EM TORNO DOS CACIMBAS

O lento avançar do assédio estacou, então, novamente. Imobilizava-o pela última vez o vencido. Ademais a situação não requeria maiores esforços. A vitória viria por si mesma. Bastava que se conservassem as posições. Fechadas todas as saídas e francamente batidas as cacimbas marginais do rio, o perdimento do arraial era inevitável, em dous dias no máximo — mesmo admitida a presunção de poderem, os assediados, por tanto tempo e naqueles dias ardentes, suportar a sede que os flagelava.

Mas a resistência duraria uma semana ainda. Porque aquele círculo maciço de batalhões começou a ser partido, intermitentemente, pelos sertanejos, à noite.

Na de 26 houvera quatro ataques violentos; na de 27, dezoito; nas dos dias subseqüentes, um único, porque já não intermitiram, prolongando-se, contínuos, das seis da tarde às cinco do amanhecer.

Não visavam rasgar um caminho à fuga. Empenhando-se todos ao sul atendiam à conquista momentânea das cacimbas, ou gânglios rebalsados do Vaza-Barris. Enquanto o grosso dos companheiros se batia atraindo para o âmago do arraial a maior parte dos sitiantes, alguns valentes sem armas, carregando as borrachas vazias, aventuravam-se até à borda do rio. Avançavam cautelosamente. Abeiravam-se das poças esparsas e raras, que salpintavam o leito; e, enchendo as vasilhas de couro, volviam, correndo, arcados sob as cargas preciosas. Ora, esta empresa, a princípio apenas difícil, foi-se tornando, a pouco e pouco, insuperável. Descoberto o motivo único daqueles ataques, os sitiantes das posições ribeirinhas convergiam os fogos sobre as cacimbas, facilmente percebidas — breves placas líquidas rebrilhando ao luar ou joeirando, na treva, o brilho das estrelas...

De sorte que atingindo-lhes as bordas os sertanejos tinham, em torno e na frente, o chão varrido à bala. Avançavam e caíam, às vezes, sucessivamente, todos.

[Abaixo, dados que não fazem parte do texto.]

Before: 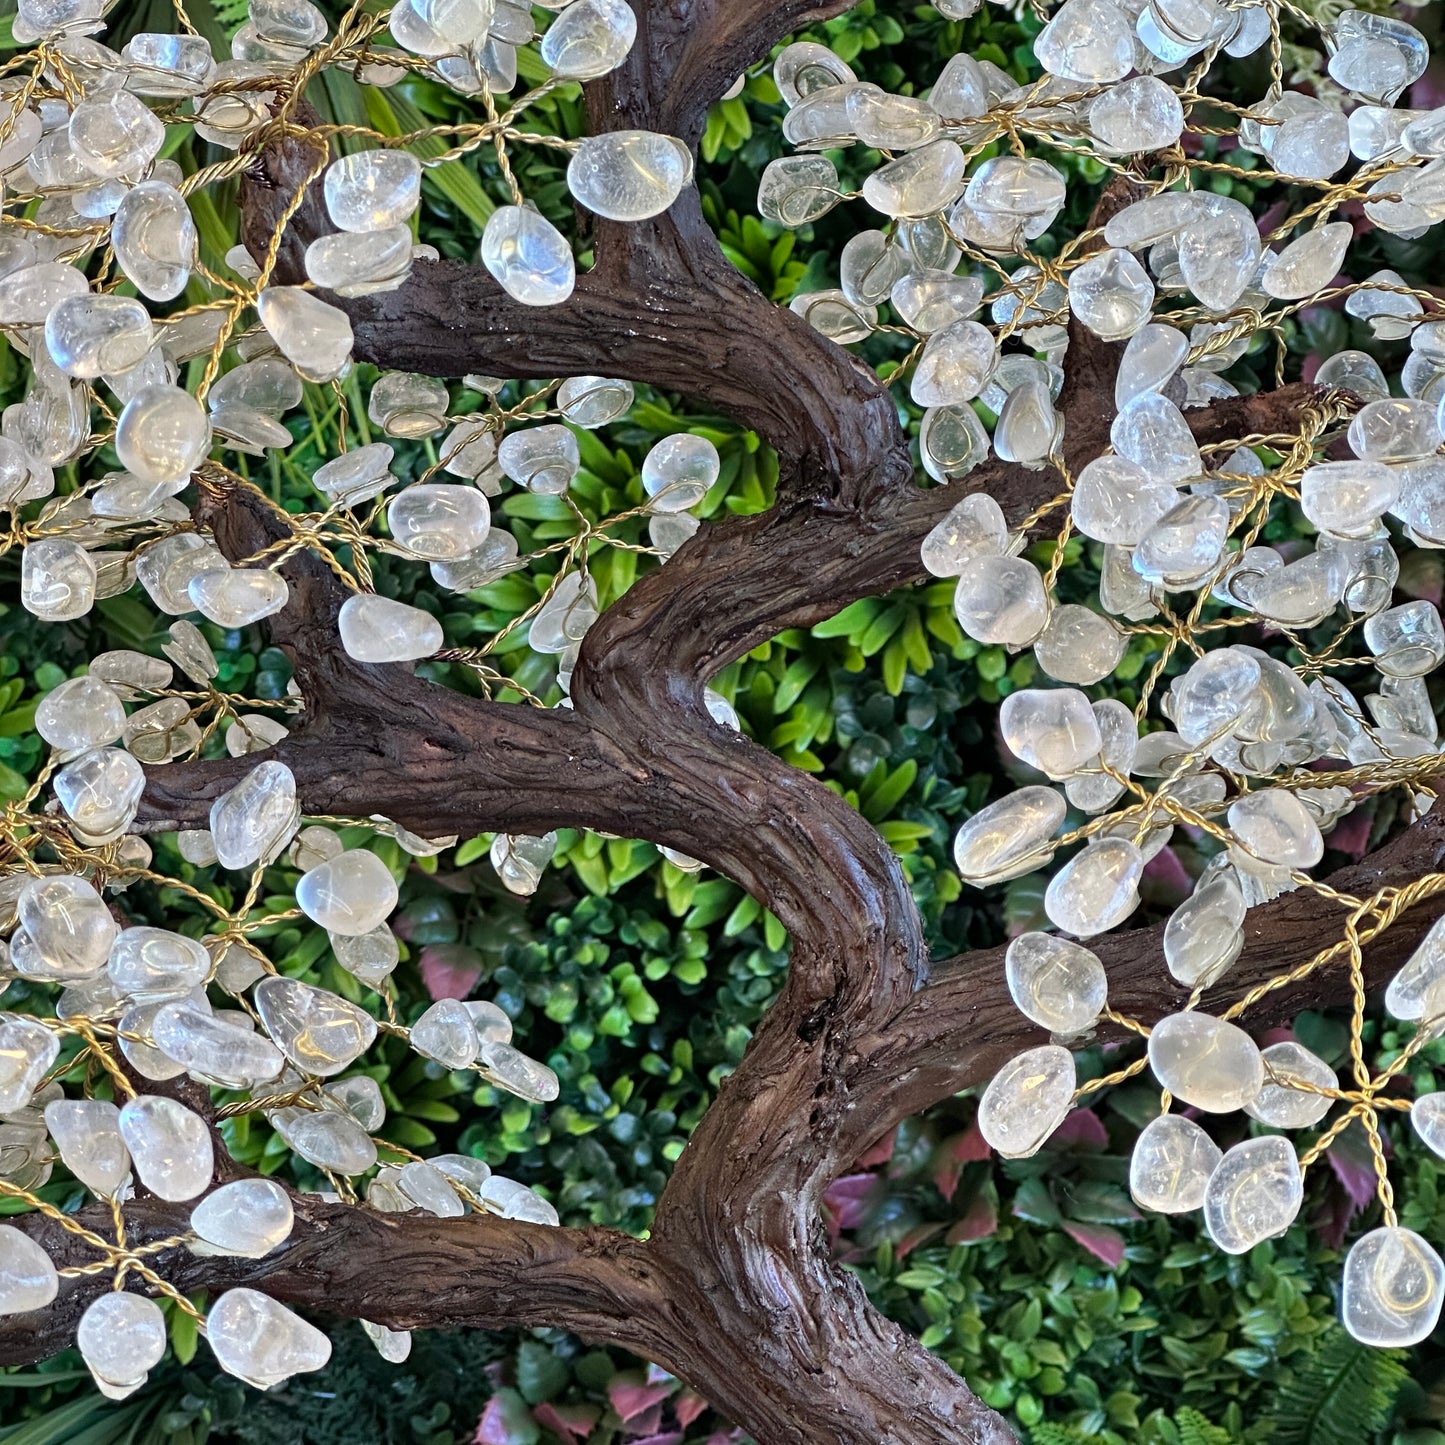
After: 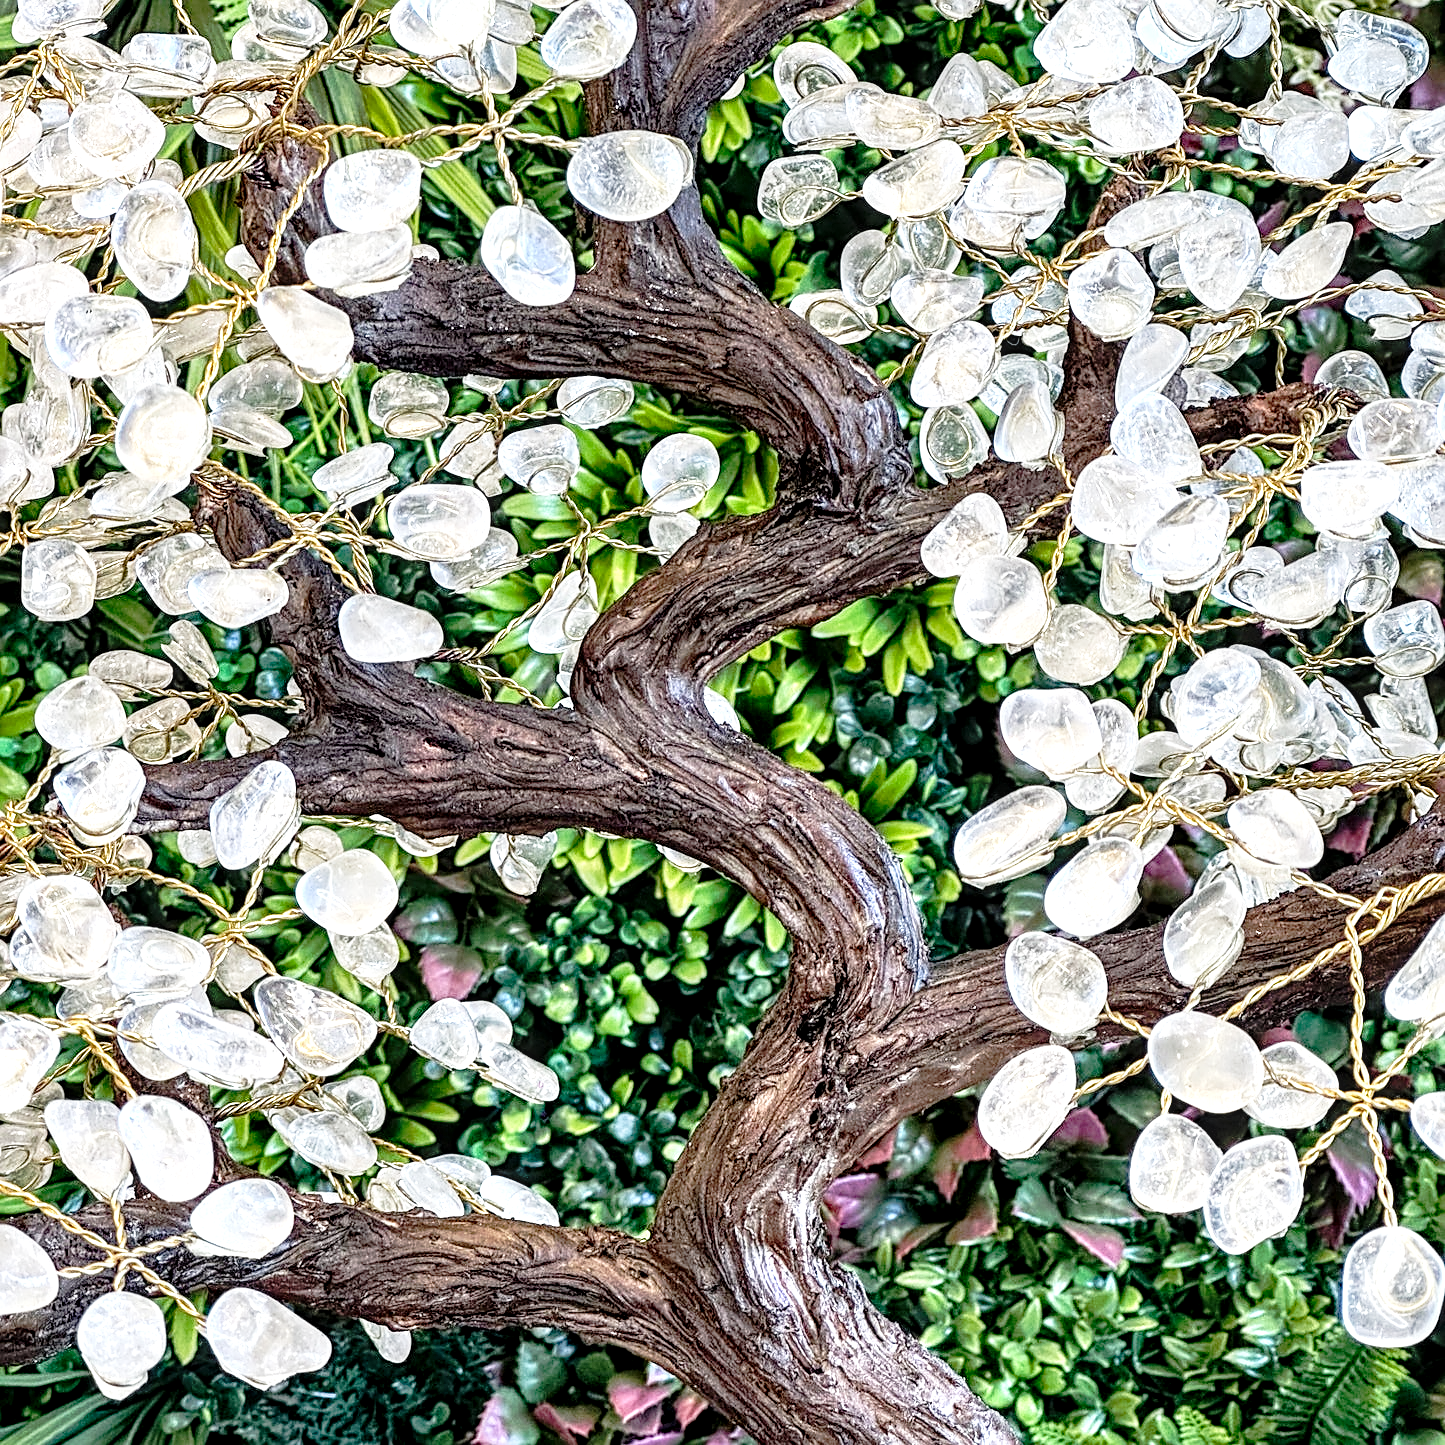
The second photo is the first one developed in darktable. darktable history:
local contrast: highlights 22%, shadows 69%, detail 170%
exposure: black level correction 0, exposure 0.898 EV, compensate highlight preservation false
tone curve: curves: ch0 [(0, 0.029) (0.168, 0.142) (0.359, 0.44) (0.469, 0.544) (0.634, 0.722) (0.858, 0.903) (1, 0.968)]; ch1 [(0, 0) (0.437, 0.453) (0.472, 0.47) (0.502, 0.502) (0.54, 0.534) (0.57, 0.592) (0.618, 0.66) (0.699, 0.749) (0.859, 0.919) (1, 1)]; ch2 [(0, 0) (0.33, 0.301) (0.421, 0.443) (0.476, 0.498) (0.505, 0.503) (0.547, 0.557) (0.586, 0.634) (0.608, 0.676) (1, 1)], preserve colors none
sharpen: on, module defaults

Alguns antes que chegassem a ipueiras esgotadas, reduzidas a repugnantes lameiros; outros quando, de bruços, sugavam o líquido salobro e impuro; e outros quando, no termo da tarefa, volviam arcando sob os bogós repletos. Substituíam-nos outros, rompendo desesperadamente contra os tiroteios, afrontando-se com a morte. Ou, o que em geral sucedia, deixavam que se atreguasse a repulsa enérgica e mortífera e se descuidassem os soldados vigilantes. Mas estes, conhecendo-lhes os ardis, sabiam que tornariam outra vez em breve. Aguardavam-nos, pontarias imóveis, ouvidos armados ao menor ruído, olhos frechando, fitos, as sombras, como caçadores numa espera. E divisavam-nos, de fato, transcorridos minutos, indistintos, vultos diluídos no escuro, na barranca fronteira; e viam- nos, descendo lento e lento por ela abaixo, de bruços, rentes com o chão, vagarosamente, num rastejar serpejante de grandes sáurios silenciosos; e viam-nos depois, embaixo, arrastando-se pelo esteiro areento do rio... Seguravam as pontarias. Deixavam-nos aproximar-se, e deixavam-nos atingir os estagnados que eram o chamariz único daquela ceva monstruosa.

Então lampejava o fulgor das descargas subitâneas! Fulminavam-nos. Percebiam-se, adiante quinze metros, gritos dilacerantes de cólera e de dor; dous ou três corpos escabujando à beira das cacimbas; correndo outros, espavoridos; outros, feridos, em cambaleios; e outros desafiando o fuzilamento, pulando, sem resguardos agora, das barrancas — e velozes, terríveis, desafiadores — passando sobre os companheiros moribundos, arremetendo com a barreira infernal que os devorava.

Um único às vezes escapava, às carreiras. Transpunha a barranca de um salto, e perdia-se nos escombros do casario, levando aos companheiros alguns litros de água que custavam hecatombes. E era um líquido suspeito, contaminado de detritos orgânicos, de sabor detestável em que se pressentia o tóxico das ptomaínas e fosfatos dos cadáveres decompostos jazentes desde muito insepultos por toda aquela orla do Vaza-Barris. Estes episódios culminaram o heroísmo dos matutos. Comoviam, por fim, aos próprios adversários.